Recently updated on January 31st, 2023 at 12:03 pm
Zannah Mustapha, a Nigerian lawyer and advocate for the rights of displaced children growing up amid violence in north-eastern Nigeria to get a quality education, is the 2017 winner of the United Nations High Commission for Refugees (UNHCR) Nansen Refugee Award.
The Nansen Refugee Award, which is bestowed by the U.N. refugee agency (UNHCR), has been won in the past by Eleanor Roosevelt and Luciano Pavarotti, and the winner receives $150,000 to fund a project complementing their existing work.
In the words of Zannah Mustapha, the 2017 UNHCR Nansen Refugee Award Winner:
“I am exceedingly happy and motivated to do more … I will scale up my efforts.
Some of the students that started in my school have graduated, and they are now going into university – I can use this money to help them complete the cycle.”
Zannah Mustapha is the founder of two schools which offer free education, meals, uniforms and healthcare to its pupils, and even enrol children born to Boko Haram fighters to learn alongside those orphaned by the Islamist group’s eight-year insurgency. Those orphaned by the conflict on both sides are welcomed into Mustapha’s classrooms as a sign of the reconciliation he hopes to achieve in the region.
His first venture, Future Prowess Islamic Foundation School, opened a decade ago and was the only school in Borno state in northeast Nigeria to remain open when Boko Haram in 2009 began their brutal campaign to carve out an Islamic state. Future Prowess has grown from 36 students to 540. Desperate for an education, thousands more children have added their names to its waiting list. In 2016, his second school opened just a few kilometres away from the first. Eighty-eight children, all of whom have fled conflict in the region, walk through its classroom doors each day.

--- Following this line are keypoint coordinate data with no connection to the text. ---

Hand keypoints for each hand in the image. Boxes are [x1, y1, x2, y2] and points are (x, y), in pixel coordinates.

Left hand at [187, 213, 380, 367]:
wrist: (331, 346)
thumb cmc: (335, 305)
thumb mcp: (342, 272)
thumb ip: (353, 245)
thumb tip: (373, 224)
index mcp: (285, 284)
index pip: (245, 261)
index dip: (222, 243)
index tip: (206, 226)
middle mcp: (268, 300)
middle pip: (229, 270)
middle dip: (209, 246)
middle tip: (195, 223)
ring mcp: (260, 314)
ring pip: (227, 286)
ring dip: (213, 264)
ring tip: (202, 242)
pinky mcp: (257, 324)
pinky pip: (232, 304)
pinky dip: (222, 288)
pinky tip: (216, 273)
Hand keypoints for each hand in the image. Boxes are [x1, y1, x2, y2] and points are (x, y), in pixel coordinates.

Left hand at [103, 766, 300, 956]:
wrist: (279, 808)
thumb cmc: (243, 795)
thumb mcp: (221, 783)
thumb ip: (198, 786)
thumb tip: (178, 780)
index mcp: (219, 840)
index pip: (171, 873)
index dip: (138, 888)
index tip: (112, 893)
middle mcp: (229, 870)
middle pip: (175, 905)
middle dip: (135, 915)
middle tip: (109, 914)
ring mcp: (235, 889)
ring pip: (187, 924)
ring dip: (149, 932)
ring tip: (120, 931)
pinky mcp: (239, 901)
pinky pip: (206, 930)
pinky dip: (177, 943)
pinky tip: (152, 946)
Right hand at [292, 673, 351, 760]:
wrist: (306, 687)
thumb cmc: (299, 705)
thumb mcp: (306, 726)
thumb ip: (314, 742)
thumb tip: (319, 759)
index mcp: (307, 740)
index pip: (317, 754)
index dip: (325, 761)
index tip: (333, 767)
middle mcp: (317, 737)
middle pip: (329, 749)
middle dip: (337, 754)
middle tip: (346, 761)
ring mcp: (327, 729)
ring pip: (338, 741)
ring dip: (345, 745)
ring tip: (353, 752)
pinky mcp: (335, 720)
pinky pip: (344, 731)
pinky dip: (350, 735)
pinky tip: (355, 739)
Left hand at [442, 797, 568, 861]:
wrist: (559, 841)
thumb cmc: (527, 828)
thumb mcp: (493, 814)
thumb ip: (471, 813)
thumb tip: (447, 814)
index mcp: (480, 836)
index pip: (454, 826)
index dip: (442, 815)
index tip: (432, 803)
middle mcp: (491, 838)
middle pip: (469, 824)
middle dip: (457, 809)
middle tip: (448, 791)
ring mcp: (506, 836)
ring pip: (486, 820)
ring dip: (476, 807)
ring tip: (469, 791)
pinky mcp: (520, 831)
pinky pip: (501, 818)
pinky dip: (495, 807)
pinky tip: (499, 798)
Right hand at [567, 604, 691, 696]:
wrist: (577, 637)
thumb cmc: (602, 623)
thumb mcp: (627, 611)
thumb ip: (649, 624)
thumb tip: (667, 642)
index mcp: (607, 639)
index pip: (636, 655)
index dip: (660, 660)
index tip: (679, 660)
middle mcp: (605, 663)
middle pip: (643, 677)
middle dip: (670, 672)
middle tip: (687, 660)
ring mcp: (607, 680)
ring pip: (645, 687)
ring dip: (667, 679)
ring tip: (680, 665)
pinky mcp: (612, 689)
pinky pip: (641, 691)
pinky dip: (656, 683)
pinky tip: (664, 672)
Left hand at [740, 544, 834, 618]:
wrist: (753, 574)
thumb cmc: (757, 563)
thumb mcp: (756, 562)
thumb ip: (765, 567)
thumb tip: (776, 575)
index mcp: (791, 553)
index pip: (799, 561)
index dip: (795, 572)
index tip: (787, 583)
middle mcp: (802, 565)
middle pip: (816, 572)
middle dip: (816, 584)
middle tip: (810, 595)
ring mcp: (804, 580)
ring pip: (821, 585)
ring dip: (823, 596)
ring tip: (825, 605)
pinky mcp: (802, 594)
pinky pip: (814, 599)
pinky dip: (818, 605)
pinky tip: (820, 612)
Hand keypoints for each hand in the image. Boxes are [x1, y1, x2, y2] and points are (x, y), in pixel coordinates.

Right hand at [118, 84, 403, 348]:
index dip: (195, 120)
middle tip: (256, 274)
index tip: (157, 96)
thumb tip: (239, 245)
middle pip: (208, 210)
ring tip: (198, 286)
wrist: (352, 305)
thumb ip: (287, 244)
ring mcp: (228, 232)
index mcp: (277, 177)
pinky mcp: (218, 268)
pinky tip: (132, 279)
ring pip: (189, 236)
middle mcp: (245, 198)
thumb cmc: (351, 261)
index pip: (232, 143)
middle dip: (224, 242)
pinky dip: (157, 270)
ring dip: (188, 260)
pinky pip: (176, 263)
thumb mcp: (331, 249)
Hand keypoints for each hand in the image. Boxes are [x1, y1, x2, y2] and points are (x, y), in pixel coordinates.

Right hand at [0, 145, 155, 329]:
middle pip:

The Islamist militants have killed hundreds of teachers and forced more than 1,000 schools to shut, leaving tens of thousands of children without an education, aid agencies say.
UNHCR chief Filippo Grandi hailed Mustapha for helping to foster peace and rebuild communities devastated by violence. According to Grandi:
“Education is one of the most powerful tools for helping refugee children overcome the horrors of violence and forced displacement.”

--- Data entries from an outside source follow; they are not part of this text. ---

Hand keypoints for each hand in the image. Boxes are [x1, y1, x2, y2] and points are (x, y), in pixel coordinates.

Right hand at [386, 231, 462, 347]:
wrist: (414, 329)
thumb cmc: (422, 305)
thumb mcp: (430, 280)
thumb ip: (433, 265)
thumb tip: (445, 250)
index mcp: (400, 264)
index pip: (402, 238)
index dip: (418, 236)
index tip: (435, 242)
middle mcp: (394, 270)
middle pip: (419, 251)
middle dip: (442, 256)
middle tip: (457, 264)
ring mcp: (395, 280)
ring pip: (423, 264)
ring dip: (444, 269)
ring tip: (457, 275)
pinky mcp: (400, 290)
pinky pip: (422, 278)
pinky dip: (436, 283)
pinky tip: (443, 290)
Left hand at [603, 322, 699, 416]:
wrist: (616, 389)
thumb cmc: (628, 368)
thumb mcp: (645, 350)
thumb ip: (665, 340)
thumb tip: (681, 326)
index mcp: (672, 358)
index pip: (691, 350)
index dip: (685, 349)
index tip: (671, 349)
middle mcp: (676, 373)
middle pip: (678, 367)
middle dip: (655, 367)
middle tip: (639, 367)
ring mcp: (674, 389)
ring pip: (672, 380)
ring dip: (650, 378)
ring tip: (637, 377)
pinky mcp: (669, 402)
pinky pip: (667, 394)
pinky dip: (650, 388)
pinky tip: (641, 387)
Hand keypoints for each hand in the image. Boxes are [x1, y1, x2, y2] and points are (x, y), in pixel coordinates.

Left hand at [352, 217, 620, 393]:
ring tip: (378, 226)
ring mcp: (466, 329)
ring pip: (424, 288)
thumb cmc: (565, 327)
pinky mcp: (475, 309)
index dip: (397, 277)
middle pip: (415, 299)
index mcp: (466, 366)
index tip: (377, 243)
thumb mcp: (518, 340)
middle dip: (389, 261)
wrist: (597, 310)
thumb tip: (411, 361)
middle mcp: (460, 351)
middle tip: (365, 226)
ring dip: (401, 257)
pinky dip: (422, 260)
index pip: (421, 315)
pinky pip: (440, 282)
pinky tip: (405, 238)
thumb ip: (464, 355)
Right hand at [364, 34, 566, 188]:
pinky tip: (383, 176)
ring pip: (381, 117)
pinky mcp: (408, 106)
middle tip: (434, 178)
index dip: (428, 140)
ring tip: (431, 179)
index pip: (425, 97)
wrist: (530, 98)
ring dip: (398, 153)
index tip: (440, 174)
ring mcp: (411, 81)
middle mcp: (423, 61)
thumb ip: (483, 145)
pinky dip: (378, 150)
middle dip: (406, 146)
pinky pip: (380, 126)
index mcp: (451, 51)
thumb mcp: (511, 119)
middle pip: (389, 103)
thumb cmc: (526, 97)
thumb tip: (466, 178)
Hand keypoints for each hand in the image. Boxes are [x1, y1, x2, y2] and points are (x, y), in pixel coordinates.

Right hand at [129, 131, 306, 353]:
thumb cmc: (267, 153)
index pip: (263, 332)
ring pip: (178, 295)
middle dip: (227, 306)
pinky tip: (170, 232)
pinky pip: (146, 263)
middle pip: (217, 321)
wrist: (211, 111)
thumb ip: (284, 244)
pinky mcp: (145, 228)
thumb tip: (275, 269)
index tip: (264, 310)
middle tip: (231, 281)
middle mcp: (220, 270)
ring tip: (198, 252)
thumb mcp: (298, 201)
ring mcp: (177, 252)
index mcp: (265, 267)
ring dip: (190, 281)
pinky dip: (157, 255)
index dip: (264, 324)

Mustapha’s work also includes helping to negotiate the release of more than 100 of the 220-odd girls snatched from their school in Chibok in April 2014 in the biggest publicity coup of Boko Haram’s insurgency that prompted global outrage and the international campaign #bringbackourgirls.
The return of 82 of the girls in May marked the second group release of the Chibok girls by the militants – with both deals brokered by Switzerland and the Red Cross and mediated by Mustapha – after a group of 21 were freed in October last year.
A few others have escaped or been rescued but about 113 of the girls are believed to be still held captive by Boko Haram.
The Islamist group has killed at least 20,000 people and uprooted more than 2.7 million across the Lake Chad region and sparked one of the largest humanitarian crises in the world, according to aid agencies.
Despite being driven back from much of the territory it held, Boko Haram has ramped up attacks this year, targeting civilians and camps for the displaced with suicide bombings.
The UNHCR Nansen Refugees award was established in 1954 and awarded annually to an individual, group or organization in recognition of outstanding service to the cause of refugees, displaced and stateless persons.